NBA champion Warriors' miscues put them on brink of playoff elimination

The defending NBA champion Golden State Warriors are on the brink of failing to make the NBA Finals for the first time in three seasons after falling to the Houston Rockets in Game 5 on Thursday night, 98-94.

The Warriors were better than the Rockets in field goal percentage (44 percent), three-point field goal percentage (38.5 percent) and rebounds (51), but it was a few miscues that put Golden State at a disadvantage toward the end of the game.

Quinn Cook, who normally doesn’t get the green light late in games, missed a three-pointer with 42 seconds left. With 13 seconds left, Stephen Curry missed a floater that would have put Golden State up by one.
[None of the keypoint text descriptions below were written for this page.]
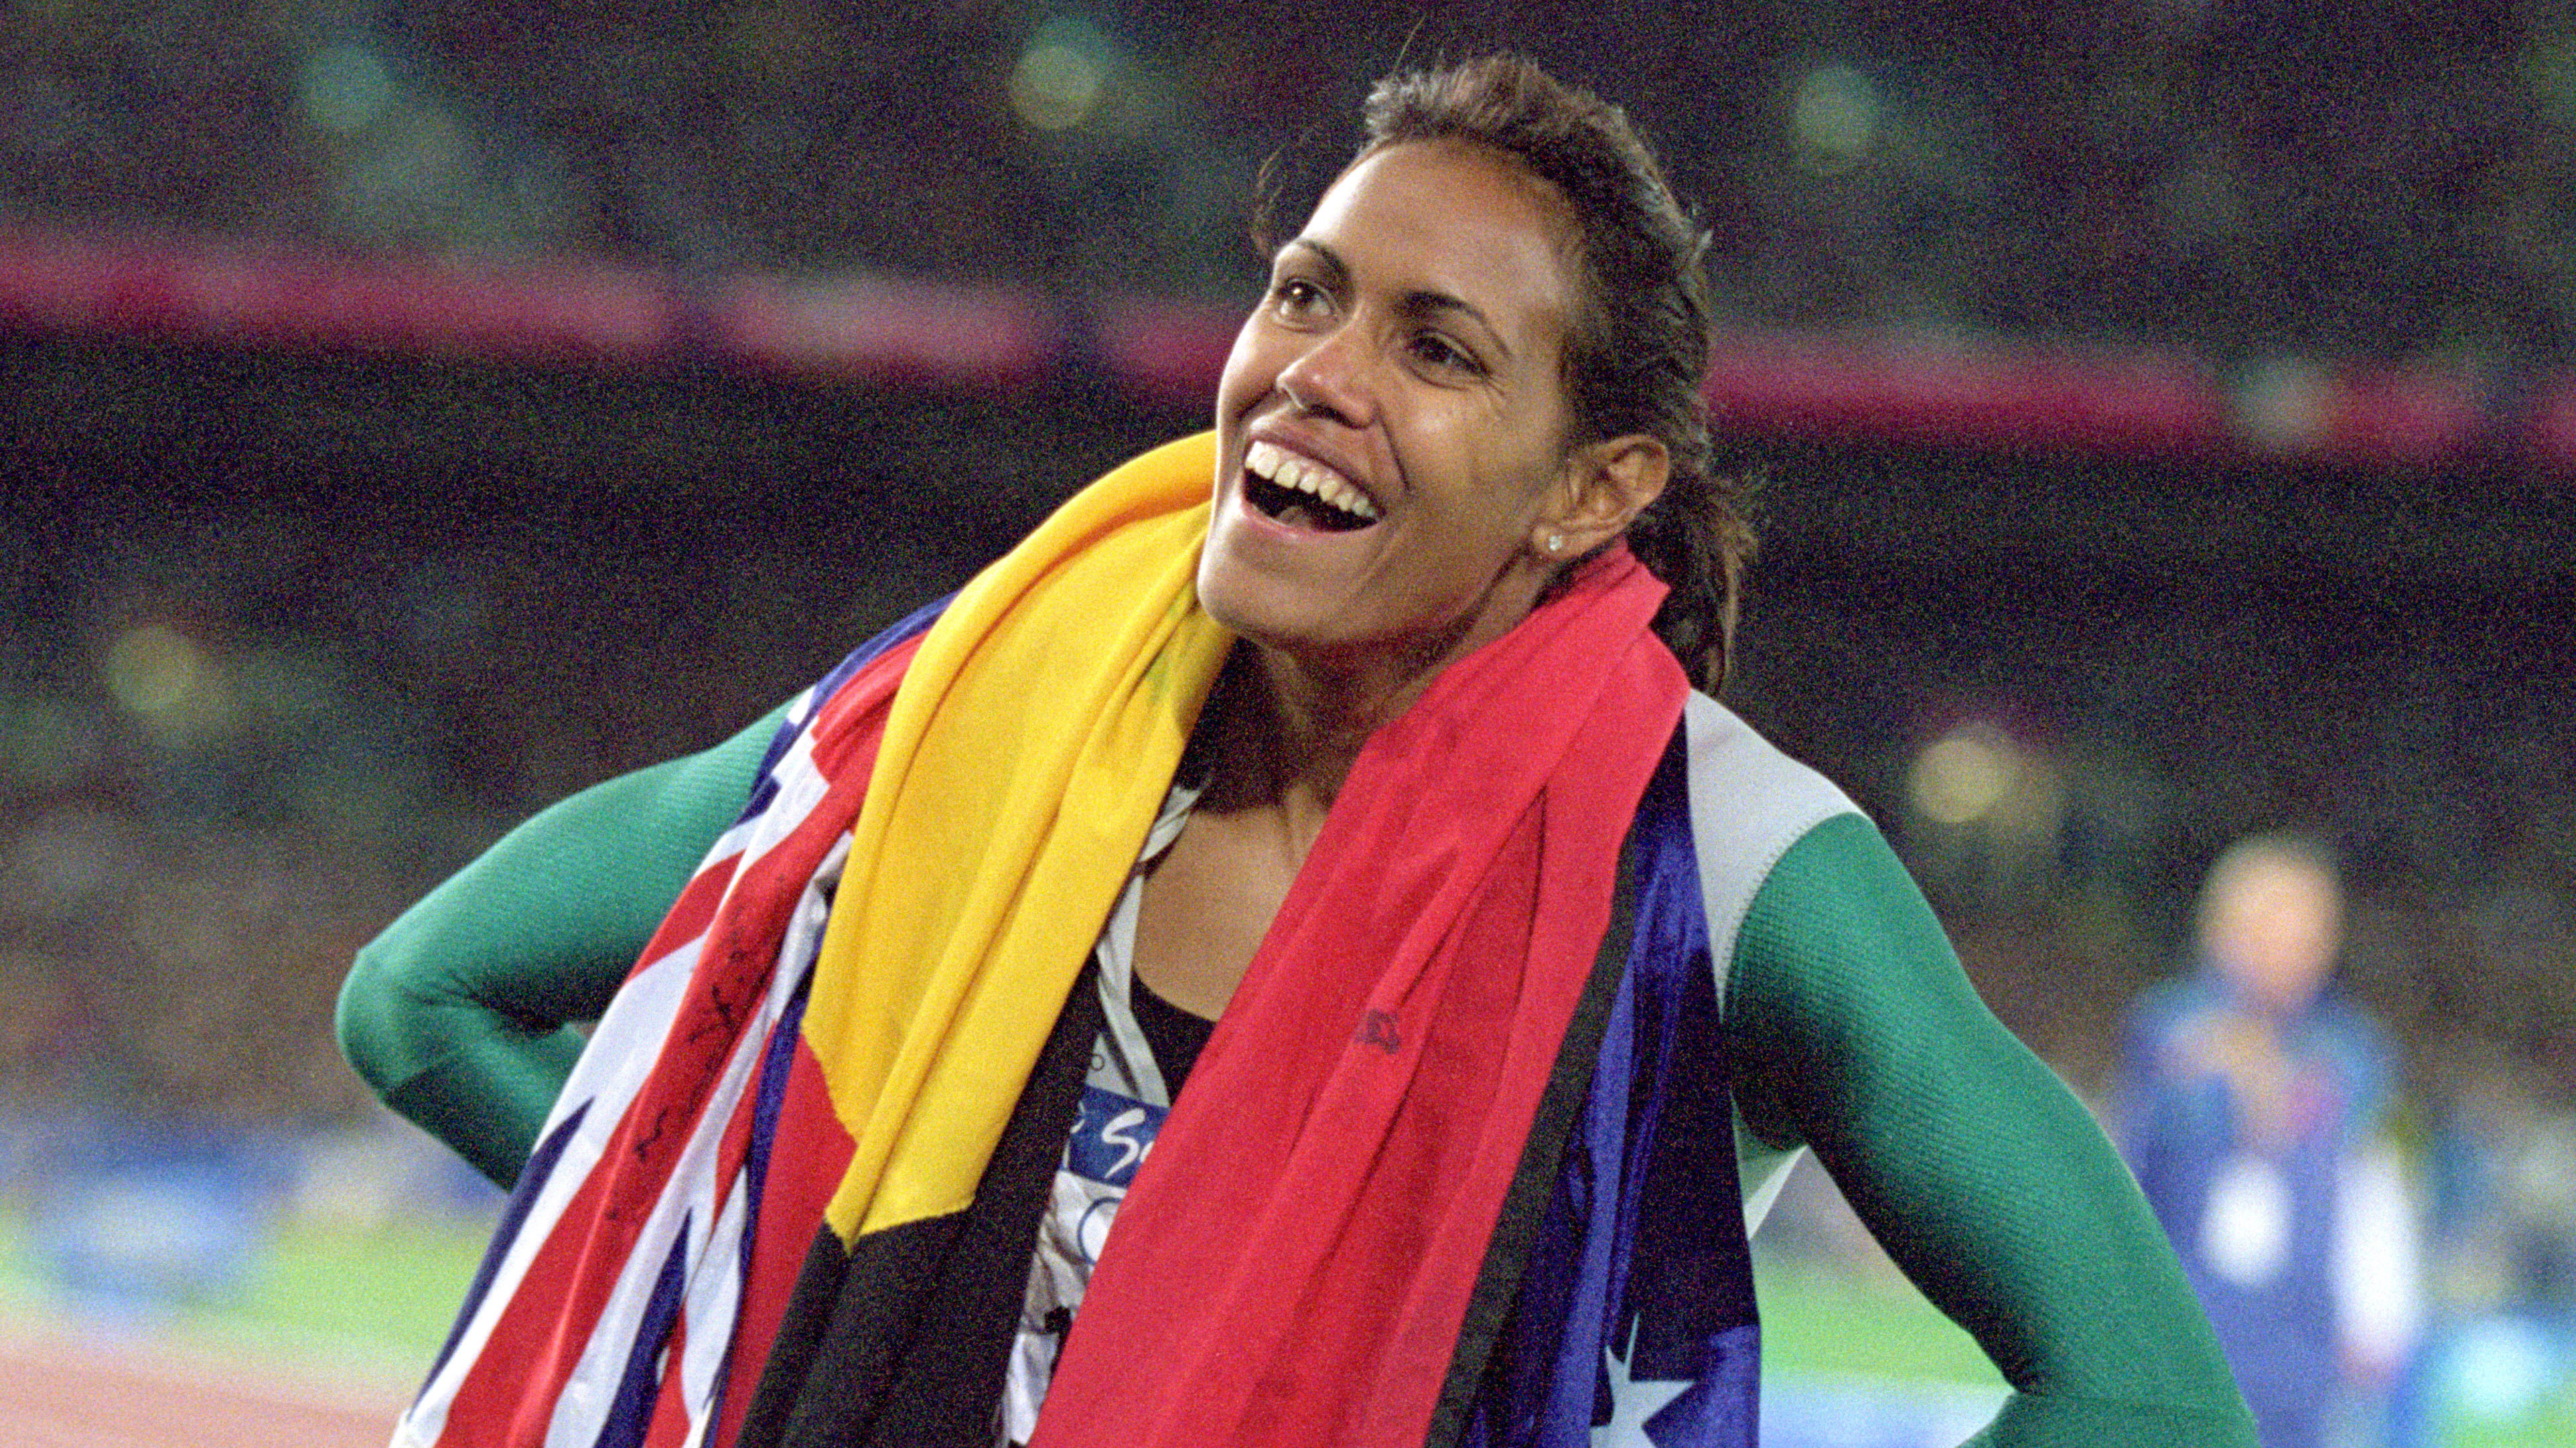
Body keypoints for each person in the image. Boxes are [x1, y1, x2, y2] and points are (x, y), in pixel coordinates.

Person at [340, 54, 2255, 1448]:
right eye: (1302, 291)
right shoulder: (987, 715)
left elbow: (2148, 1395)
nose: (1316, 372)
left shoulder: (1727, 863)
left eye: (1436, 351)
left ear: (1590, 490)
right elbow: (417, 1000)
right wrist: (809, 1311)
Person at [2119, 833, 2422, 1448]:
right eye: (2270, 925)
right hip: (2184, 1329)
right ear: (2223, 929)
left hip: (2303, 1340)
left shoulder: (2353, 1048)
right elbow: (2138, 1164)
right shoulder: (2168, 1025)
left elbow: (2366, 1183)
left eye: (2308, 930)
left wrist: (2381, 1313)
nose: (2291, 948)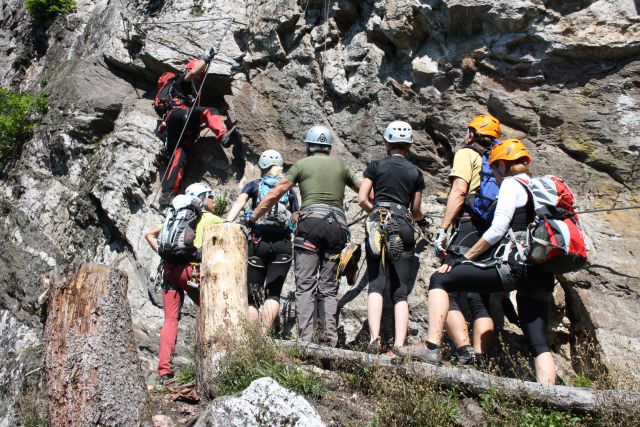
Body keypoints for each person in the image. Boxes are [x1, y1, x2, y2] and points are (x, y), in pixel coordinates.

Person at [397, 139, 558, 384]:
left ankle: (431, 347)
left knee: (440, 278)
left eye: (494, 169)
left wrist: (465, 257)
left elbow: (498, 229)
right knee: (538, 342)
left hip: (515, 266)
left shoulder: (511, 185)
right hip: (541, 271)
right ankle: (549, 399)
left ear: (503, 164)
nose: (494, 175)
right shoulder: (538, 188)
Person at [244, 125, 361, 346]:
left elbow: (275, 193)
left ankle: (306, 341)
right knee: (328, 288)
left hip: (310, 226)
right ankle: (330, 341)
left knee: (305, 285)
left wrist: (254, 217)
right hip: (337, 227)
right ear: (328, 146)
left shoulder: (301, 165)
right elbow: (364, 190)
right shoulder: (341, 167)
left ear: (309, 145)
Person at [433, 114, 502, 364]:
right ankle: (482, 359)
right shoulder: (497, 162)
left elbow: (459, 190)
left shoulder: (467, 154)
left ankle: (464, 351)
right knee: (478, 296)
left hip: (466, 227)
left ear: (472, 134)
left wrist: (443, 228)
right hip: (491, 232)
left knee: (444, 284)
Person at [357, 121, 426, 354]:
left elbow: (362, 198)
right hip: (403, 223)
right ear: (409, 145)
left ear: (387, 142)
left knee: (376, 283)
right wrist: (422, 222)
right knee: (400, 289)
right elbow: (415, 210)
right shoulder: (415, 173)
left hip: (379, 220)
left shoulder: (375, 166)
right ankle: (399, 345)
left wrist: (375, 213)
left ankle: (374, 340)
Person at [144, 182, 223, 383]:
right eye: (211, 196)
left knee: (170, 320)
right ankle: (211, 365)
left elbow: (149, 235)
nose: (214, 200)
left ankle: (164, 371)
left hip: (168, 270)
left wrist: (165, 255)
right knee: (211, 311)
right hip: (191, 271)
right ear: (203, 199)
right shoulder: (210, 218)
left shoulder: (174, 218)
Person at [226, 150, 299, 333]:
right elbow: (296, 217)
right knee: (272, 293)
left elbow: (239, 203)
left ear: (261, 167)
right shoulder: (288, 190)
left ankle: (251, 337)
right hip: (282, 244)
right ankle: (264, 334)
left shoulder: (254, 185)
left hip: (258, 243)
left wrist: (227, 223)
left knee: (252, 296)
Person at [158, 56, 233, 208]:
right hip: (180, 115)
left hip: (175, 126)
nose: (200, 77)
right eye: (200, 74)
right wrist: (206, 59)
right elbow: (191, 74)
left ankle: (167, 195)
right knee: (209, 111)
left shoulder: (175, 91)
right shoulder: (180, 80)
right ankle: (222, 135)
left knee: (179, 159)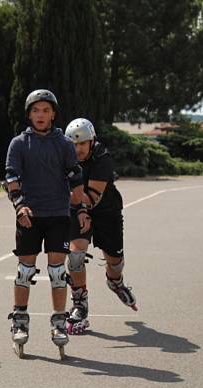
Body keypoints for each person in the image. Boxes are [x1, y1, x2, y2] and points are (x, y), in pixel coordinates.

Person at [3, 89, 85, 358]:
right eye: (36, 110)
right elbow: (11, 177)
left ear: (53, 114)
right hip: (29, 215)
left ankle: (59, 322)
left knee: (57, 272)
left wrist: (81, 208)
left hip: (58, 214)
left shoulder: (62, 143)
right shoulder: (19, 143)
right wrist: (19, 205)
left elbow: (75, 175)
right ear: (29, 114)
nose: (41, 115)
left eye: (46, 110)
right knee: (25, 271)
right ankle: (20, 319)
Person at [64, 118, 137, 334]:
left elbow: (92, 198)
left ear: (91, 141)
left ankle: (115, 282)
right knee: (75, 257)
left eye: (82, 144)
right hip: (77, 210)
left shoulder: (101, 158)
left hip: (106, 211)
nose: (78, 149)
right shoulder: (64, 158)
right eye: (73, 145)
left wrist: (65, 197)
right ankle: (80, 303)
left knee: (115, 262)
Then after the Rockets’ Trevor Ariza missed a free throw, the Warriors got possession only to have Eric Gordon steal the ball away from Draymond Green – ultimately sealing the game for Houston.

Despite the loss and facing elimination, Warriors head coach Steve Kerr said he wasn’t worried.

Golden State Warriors forward Kevin Durant reacts in the final seconds of the team's 98-94 loss to the Houston Rockets in Game 5 of the NBA basketball playoffs Western Conference finals in Houston, Thursday, May 24, 2018. (AP Photo/David J. Phillip)

Golden State Warriors forward Kevin Durant reacts in the final seconds of the team's 98-94 loss to the Houston Rockets in Game 5 of the NBA basketball playoffs Western Conference finals in Houston.  (Associated Press)

“I feel great about where we are right now,” Kerr told reporters at the end of the game, according to ESPN. “That may sound crazy, but I feel it. I know exactly what I'm seeing out there, and we defended them beautifully tonight. We got everything we needed. Just too many turnovers, too many reaches, and if we settle down a little bit, we're going to be in really good shape.”

Curry added that he was excited to go back home for Game 6.

“Because I think the way we've played the last two games, we've played good enough to win and just haven't gotten the job done,” he said. “So, going home Game 6, the way we played tonight, if we can repeat that, take care of turnovers, just stay mentally locked in on the details for 48 minutes, we know we can get a win. Just with the talent we have on this team and the resiliency and what not, you know, we can get the job done.”

The Warriors have won two out of the last three NBA titles and are widely considered to be the best team in the league since the Michael Jordan-era Chicago Bulls.